# TASK OBJECTIVE:
All entries below are to be returned exactly, with pictures left out.

##### RECORDED DATA

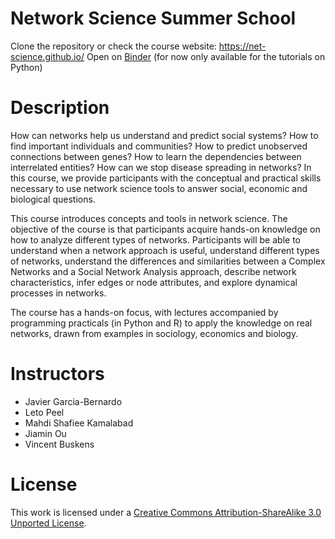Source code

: # Network Science Summer School
Clone the repository or check the course website: https://net-science.github.io/
Open on [Binder](https://mybinder.org/v2/gh/jgarciab/NetworkScience/HEAD) (for now only available for the tutorials on Python)

# Description

How can networks help us understand and predict social systems? How to find important individuals and communities? How to predict unobserved connections between genes? How to learn the dependencies between interrelated entities? How can we stop disease spreading in networks? In this course, we provide participants with the conceptual and practical skills necessary to use network science tools to answer social, economic and biological questions.

This course introduces concepts and tools in network science. The objective of the course is that participants acquire hands-on knowledge on how to analyze different types of networks. Participants will be able to understand when a network approach is useful, understand different types of networks, understand the differences and similarities between a Complex Networks and a Social Network Analysis approach, describe network characteristics, infer edges or node attributes, and explore dynamical processes in networks.

The course has a hands-on focus, with lectures accompanied by programming practicals (in Python and R) to apply the knowledge on real networks, drawn from examples in sociology, economics and biology.

# Instructors
* Javier Garcia-Bernardo
* Leto Peel
* Mahdi Shafiee Kamalabad
* Jiamin Ou
* Vincent Buskens 



# License
This work is licensed under a [Creative Commons Attribution-ShareAlike 3.0 Unported License](http://creativecommons.org/licenses/by-sa/3.0/).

##########

# ANSWER BOX:
Source code

: # Network Science Summer School
Clone the repository or check the course website: https://net-science.github.io/
Open on [Binder](https://mybinder.org/v2/gh/jgarciab/NetworkScience/HEAD) (for now only available for the tutorials on Python)

# Description

How can networks help us understand and predict social systems? How to find important individuals and communities? How to predict unobserved connections between genes? How to learn the dependencies between interrelated entities? How can we stop disease spreading in networks? In this course, we provide participants with the conceptual and practical skills necessary to use network science tools to answer social, economic and biological questions.

This course introduces concepts and tools in network science. The objective of the course is that participants acquire hands-on knowledge on how to analyze different types of networks. Participants will be able to understand when a network approach is useful, understand different types of networks, understand the differences and similarities between a Complex Networks and a Social Network Analysis approach, describe network characteristics, infer edges or node attributes, and explore dynamical processes in networks.

The course has a hands-on focus, with lectures accompanied by programming practicals (in Python and R) to apply the knowledge on real networks, drawn from examples in sociology, economics and biology.

# Instructors
* Javier Garcia-Bernardo
* Leto Peel
* Mahdi Shafiee Kamalabad
* Jiamin Ou
* Vincent Buskens 



# License
This work is licensed under a [Creative Commons Attribution-ShareAlike 3.0 Unported License](http://creativecommons.org/licenses/by-sa/3.0/).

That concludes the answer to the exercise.